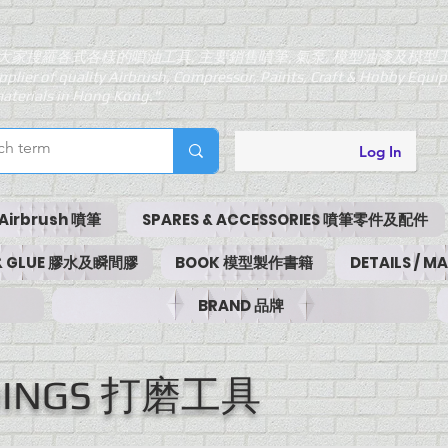
大家搜羅各式各樣的噴油工具, 主要銷售噴筆, 氣泵, 模型油漆及模型
pplier of quality Airbrush, Compressor, Paints, Craft & Hobby Equ
aterials in Hong Kong."
Log In
Airbrush 噴筆
SPARES & ACCESSORIES 噴筆零件及配件
 & GLUE 膠水及瞬間膠
BOOK 模型製作書籍
DETAILS / 
BRAND 品牌
NDINGS 打磨工具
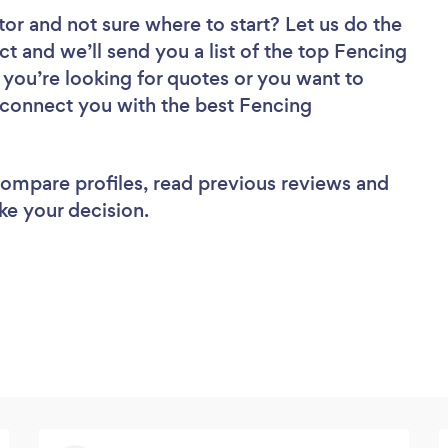
tor
and not sure where to start? Let us do the
ct and we’ll send you a list of the top Fencing
 you’re looking for quotes or you want to
l connect you with the best Fencing
 compare profiles, read previous reviews and
ke your decision.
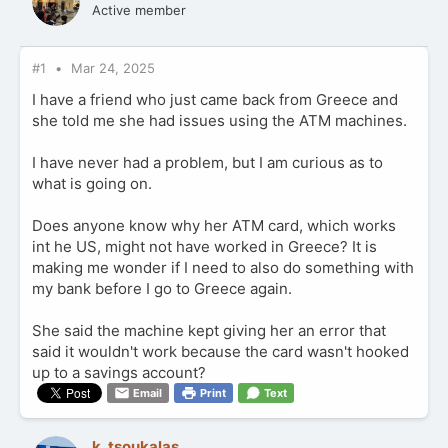
Active member
#1
Mar 24, 2025
I have a friend who just came back from Greece and
she told me she had issues using the ATM machines.
I have never had a problem, but I am curious as to
what is going on.
Does anyone know why her ATM card, which works
int he US, might not have worked in Greece? It is
making me wonder if I need to also do something with
my bank before I go to Greece again.
She said the machine kept giving her an error that
said it wouldn't work because the card wasn't hooked
up to a savings account?
Email
Print
Text
k_tsoukalas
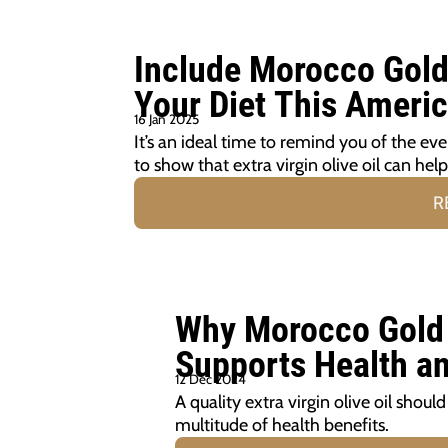
Include Morocco Gold E
Your Diet This Ameri
16 Jan 2025
It’s an ideal time to remind you of the ev
to show that extra virgin olive oil can hel
R
Why Morocco Gold E
Supports Health a
12 Dec 2024
A quality extra virgin olive oil shoul
multitude of health benefits.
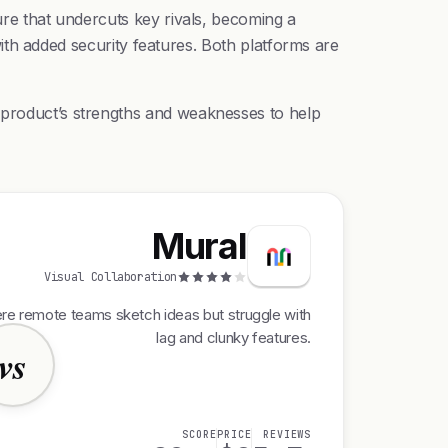
ure that undercuts key rivals, becoming a
 with added security features. Both platforms are
h product’s strengths and weaknesses to help
Mural
Visual Collaboration
ere remote teams sketch ideas but struggle with
lag and clunky features.
vs
SCORE
PRICE
REVIEWS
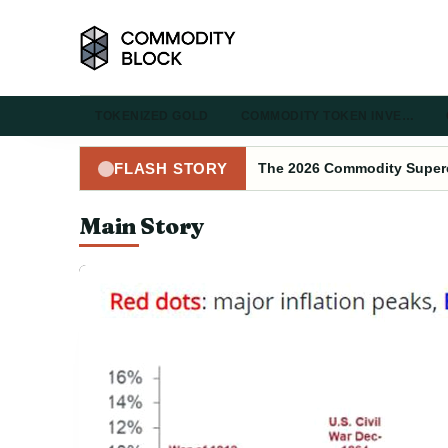
TOKENIZED GOLD
COMMODITY TOKEN INVE…
The 2026 Commodity Superc
FLASH STORY
Main Story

┄┄┄┄┄┄┄┄┄┄┄┄┄┄┄┄┄┄┄┄

Looking at the entries above, count the lines that contain the string "have", then give the number and nothing else.

■ **Response area**
3